- F-measure: Should I sum the quantities (i.e., TP, FP, FN) over the N x K runs and compute F-measure using these sums?
Yes! Calculate one f1 for each run of cross-validation and average over the N
runs. This is also a great opportunity to see the difference between this approach and calculating f1 for each fold and averaging over different folds differ from each other.
- For accuracy, should we sum the accuracy for each of the N x K runs and simply take their average for the overall estimate?
Also Yes! Good approach. In applications, it is sometimes not about being 100% correct but applying methods and techniques according to their ease of use.
However, whenever you are reporting the mean, please also report the variance or the standard deviation.
I think if the folds are of equal size, then both methods 1 and 2 will give the same mean value (or very similar if the folds are only of approximately the same size).
Personally I would tend to use the first method, because I then also have sensible estimate of the variance of the performance metric, which means I can then estimate whether a difference in performance between two models is at least statistically significant.
To expand a bit more on that, say you have two models $M_1$ and $M_2$, then you can use cross-validation to estimate the performance of each method and pick the best one. However, if you split the data into folds in a different way (different random seed) then the performance estimates are likely to be different, and could even be different enough for the ranking of the two models to be reversed. So we would like some method to see if the difference in performance is large compared to the difference caused by the random partitioning of the data to form the folds. We can do that for method 1, as we have a performance estimate from each fold, which differ only in the partitioning of the data. So the variance of those estimates is measuring that variability. For the second method, we only have one performance estimate, so we have no corresponding estimate of the uncertainty due to the sampling of the data to form folds. This is an excellent reason to use method 1 rather than method 2.
Note the variance discussed in the previous section is not the variance we would see if we had a completely new training set and new test set.

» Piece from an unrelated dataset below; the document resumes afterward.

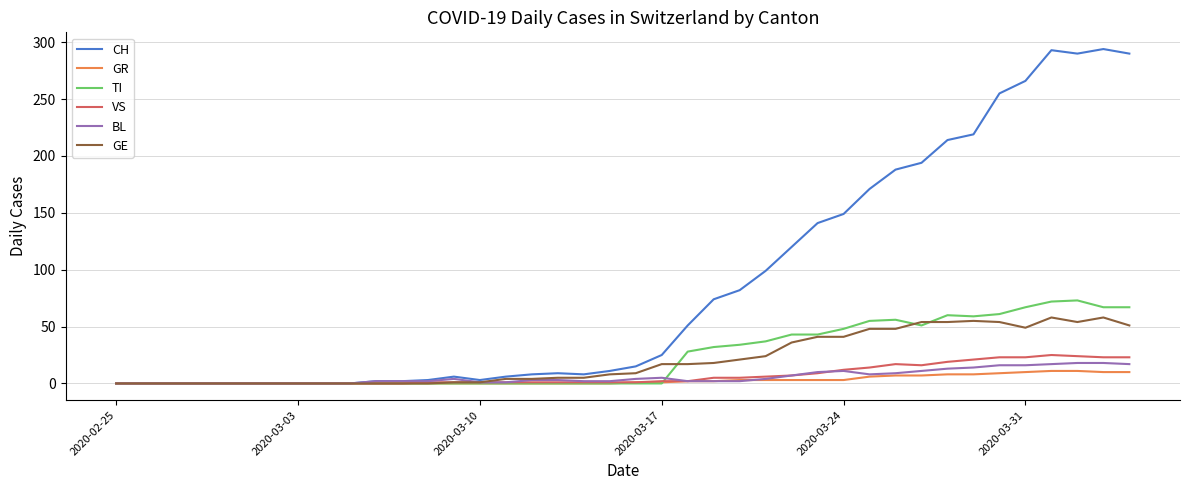

Which series has the widest spread of values?

CH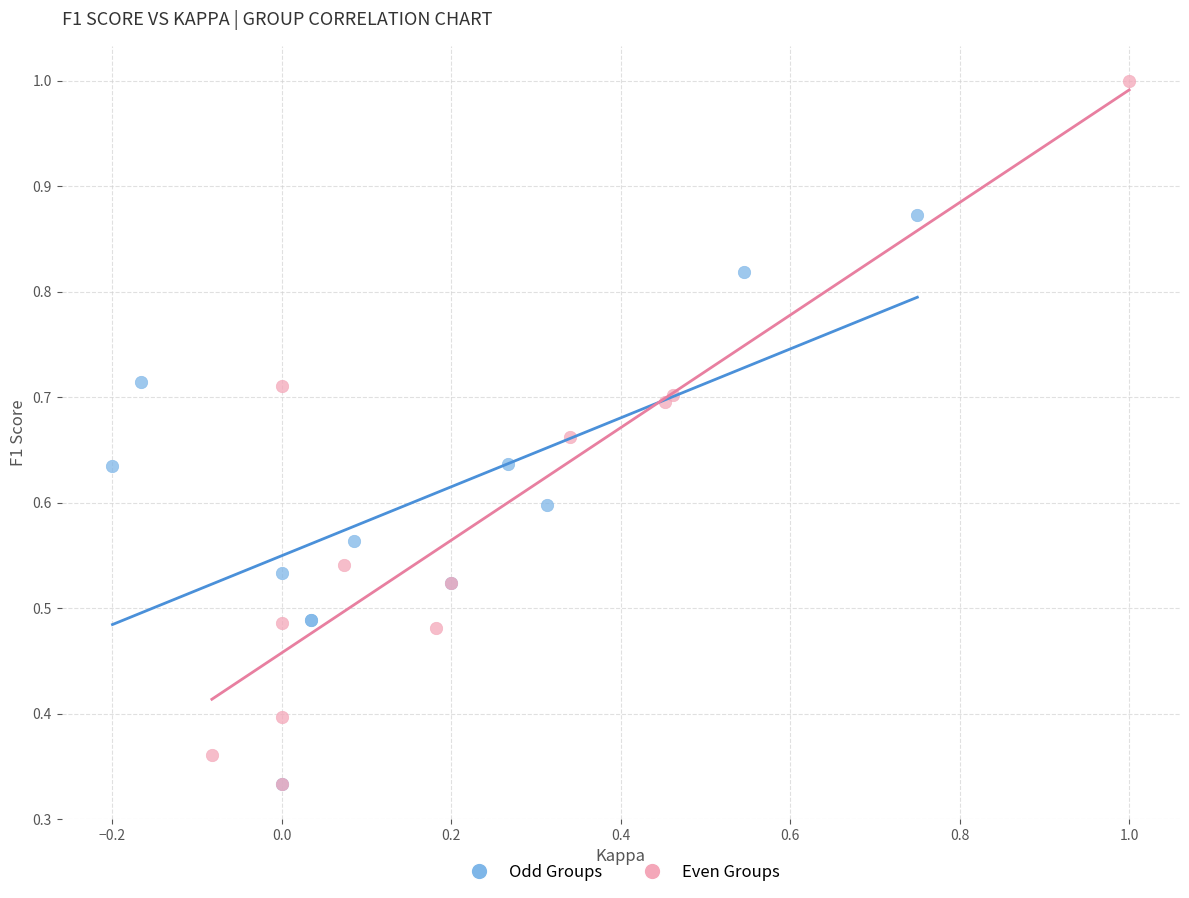

Which series has the widest spread of Y values?

Even Groups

The variance of the cross-validation is likely to be optimistically narrow because the training sets in each fold are not independent, but share some examples (and the test data in some folds are in the training sets of others, so that isn't completely independent either). This lack of independence has an impact on estimating the uncertainty of the performance estimate, see [Nadeau and Bengio (2003)]

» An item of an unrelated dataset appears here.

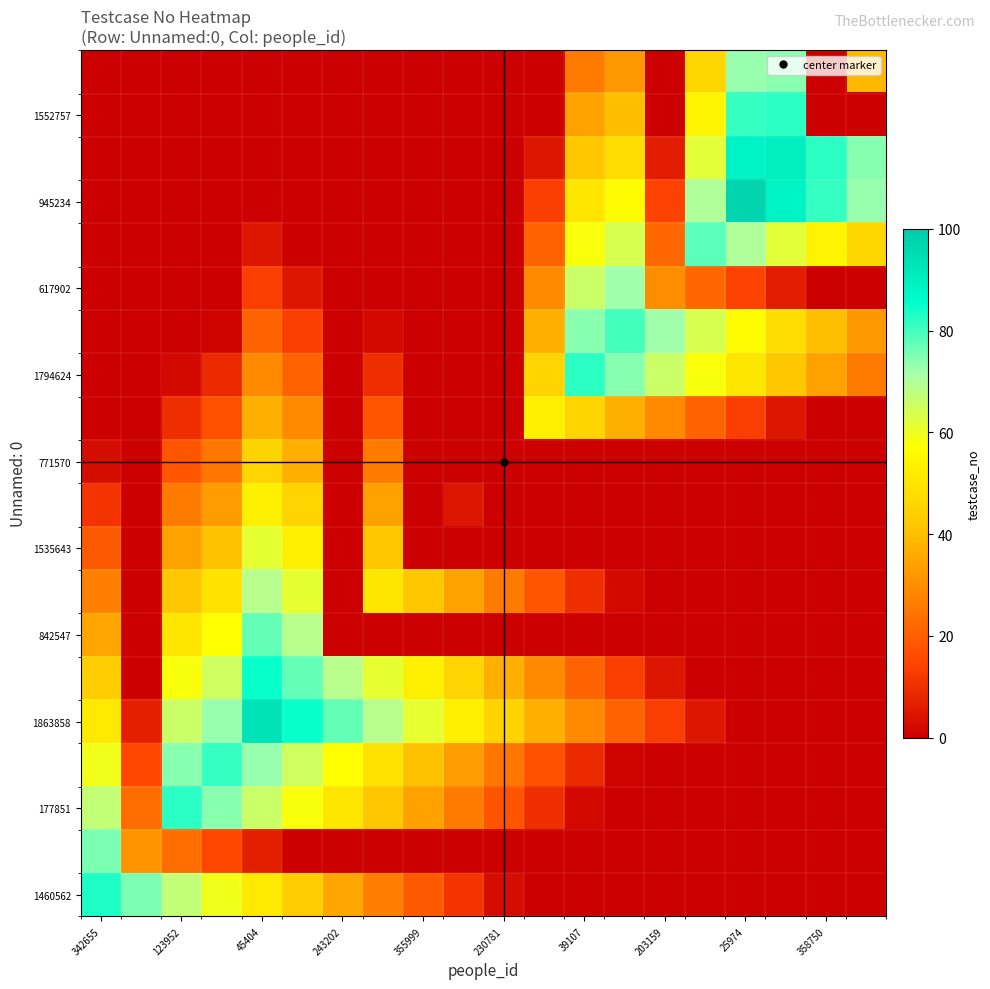

Which series has the widest spread of values?

945234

Nadeau, C., Bengio, Y. Inference for the Generalization Error. Machine Learning 52, 239–281 (2003). https://doi.org/10.1023/A:1024068626366
The link to the related question means I can comment on method 3. I think I agree with @FrankHarrell in his answer that this is not an appropriate method. The point of cross-validation is to estimate not the performance of a particular model, but a method for producing a model. So the performance must be measured over the test folds using a model fitted using that method. If you average the outputs of models trained in different folds then you are not using the model that you will deploy in operation as it will not have that averaging step.
If you want to do something like that, I would opt for Bagging, where you are explicitly forming a committee or ensemble model (which has the averaging) and you can use the "out-of-bag" estimator to get a good performance estimate for the ensemble.
I have to say, I have never really liked repeated k-fold cross-validation. It seems to me that there is more symmetry in just having 100 random 90%/10% training/test splits rather than 10 lots of 10-fold cross-validation. However I don't know of a good statistical reason to prefer one over the other.
Best Answer
There is definitely a problem with selecting a case where the mean AUC is the best. You should instead report how you set up cross-validation, how many times you ran it, and include some summary statistics of the AUCs you obtained (maybe include a histogram, too).
Cross-validation gives you an estimate of how your model would perform if you train it on a random sample from your distribution (of a similar size to your training folds) on another random sample from your distribution. The variability in AUCs you observe, depending on which examples make it into the training/test sets, shows that your model is somewhat sensitive to your sample. The variance in AUCs gives you a sense of how sensitive it is.
To show why selecting a case with the best AUC is wrong, consider a case where your model is extremely sensitive to your training/test sets. It sounds like a bad model, right? But given the wide variance, on some sample if will work really, really well - by chance. You can then see how reporting just that figure would be really misleading.